RECORDS FOR THIS EXERCISE:
*** Block opens ***

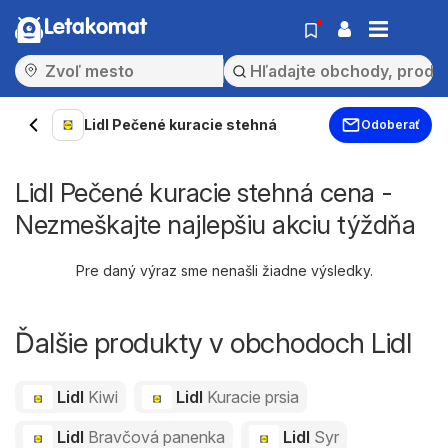
Letakomat
Lidl Pečené kuracie stehná
Odoberať
Lidl Pečené kuracie stehná cena -
Nezmeškajte najlepšiu akciu týždňa
Pre daný výraz sme nenašli žiadne výsledky.
Ďalšie produkty v obchodoch Lidl
Lidl
Kiwi
Lidl
Kuracie prsia
Lidl
Bravčová panenka
Lidl
Syr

*** Block closes ***

PROBLEM STATEMENT: Reproduce the text of the listing above line for line, without altering a single word. Omit the picture from your answer.

EXERCISE SOLUTION:
Letakomat
Lidl Pečené kuracie stehná
Odoberať
Lidl Pečené kuracie stehná cena -
Nezmeškajte najlepšiu akciu týždňa
Pre daný výraz sme nenašli žiadne výsledky.
Ďalšie produkty v obchodoch Lidl
Lidl
Kiwi
Lidl
Kuracie prsia
Lidl
Bravčová panenka
Lidl
Syr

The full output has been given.